Publicado 04/08/2025 06:04

A família Franco abre ao público, pela primeira vez, a Casa Cornide em A Coruña, declarada BIC

Eles fazem isso depois de serem multados pela Xunta: "Finalmente eles estão cumprindo", enfatiza a prefeita.

Archivo - Arquivo - Casa Cornide
SANDRA GARCÍA REY - Arquivo

A CORUÑA, 4 ago. (EUROPA PRESS) -

Los Franco abriram nesta segunda-feira, dia 4, as visitas à Casa Cornide, localizada em A Coruña e cuja propriedade reivindica para o patrimônio público a Prefeitura, como o Estado fez na época com o Pazo de Meirás, com o início de ações já nesse sentido.

A família do ditador criou um site onde as visitas podem ser agendadas, sendo a segunda-feira o único dia da semana em que abre suas portas ao público.
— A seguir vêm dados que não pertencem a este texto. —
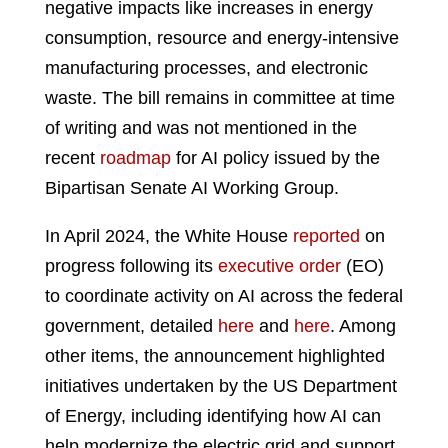
negative impacts like increases in energy
consumption, resource and energy-intensive
manufacturing processes, and electronic
waste. The bill remains in committee at time
of writing and was not mentioned in the
recent
roadmap
for AI policy issued by the
Bipartisan Senate AI Working Group.
In April 2024, the White House
reported
on
progress following its
executive order
(EO)
to coordinate activity on AI across the federal
government, detailed
here
and
here
. Among
other items, the announcement highlighted
initiatives undertaken by the US Department
of Energy, including identifying how AI can
help modernize the electric grid and support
A medida foi adotada depois de ter sido multada por não ter cumprido essa obrigação, conforme exigido pela Xunta, uma vez que a propriedade foi declarada um Bem de Interesse Cultural (BIC).

A Casa Cornide - uma mansão do século XVIII - passou para as mãos da família Franco depois de um leilão vencido por Pedro Barrié de la Maza, que cedeu o edifício à esposa do ditador, Carmen Polo, na década de 1960, embora anteriormente fosse propriedade municipal e estadual.
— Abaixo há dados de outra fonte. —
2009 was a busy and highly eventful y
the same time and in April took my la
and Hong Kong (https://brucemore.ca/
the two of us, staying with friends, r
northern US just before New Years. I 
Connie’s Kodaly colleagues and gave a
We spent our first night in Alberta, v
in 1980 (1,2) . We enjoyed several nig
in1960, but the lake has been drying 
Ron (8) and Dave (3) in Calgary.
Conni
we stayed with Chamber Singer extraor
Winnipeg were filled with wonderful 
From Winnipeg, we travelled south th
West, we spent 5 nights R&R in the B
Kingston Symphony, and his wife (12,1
Uma vez que o edifício foi declarado BIC, a família Franco, após o procedimento iniciado em 2021 e concluído em 2023, tinha a obrigação de abrir o edifício ao público quatro dias por mês, de acordo com a lei, o que não havia sido feito até agora e que implicava em uma multa de 3.000 euros.

REAÇÕES

Logo pela manhã, quando o prédio foi aberto às nove horas, a prefeita Inés Rey foi ao prédio para uma visita e, ao sair, enfatizou que "finalmente os Francos estão cumprindo a lei". "Um patrimônio público que passou para mãos privadas em uma época em que o ditador e sua família entendiam que tudo pertencia a eles".

Por sua vez, o porta-voz municipal do BNG, Francisco Jorquera, - de quem a conselheira disse que sua equipe decidiu incluí-lo nessa primeira visita porque ele foi um dos promotores da declaração de BIC - expressou sua confiança de que esse é o primeiro passo para "a restituição" da propriedade ao patrimônio público depois de passar para Franco no que ele descreveu como um "verdadeiro roubo".
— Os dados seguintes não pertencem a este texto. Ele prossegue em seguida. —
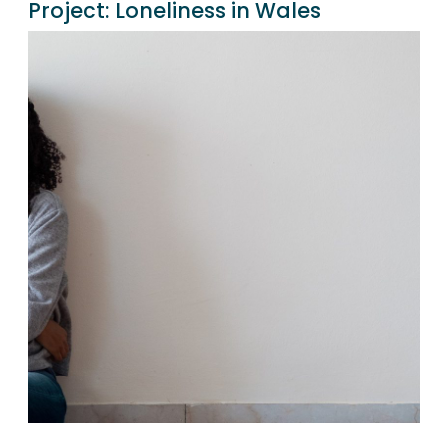
Project:
Loneliness in Wales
Rubén Centeno, membro da Comisión pola Recuperación da Memoria Histórica, e o historiador Alfredo Vigo foram outros participantes dessa visita com o conselheiro, o primeiro como membro do grupo memorialista e o segundo como autor do relatório para a declaração do BIC.

Este último destacou alguns dos elementos existentes no interior, como os tetos de pedra originais ou "algumas estátuas", como uma do apóstolo Santiago, bem como réplicas de portas. "Não há mais móveis, nada de Cornide", disse ele sobre outros elementos que existiam antes de o edifício passar para a família Franco.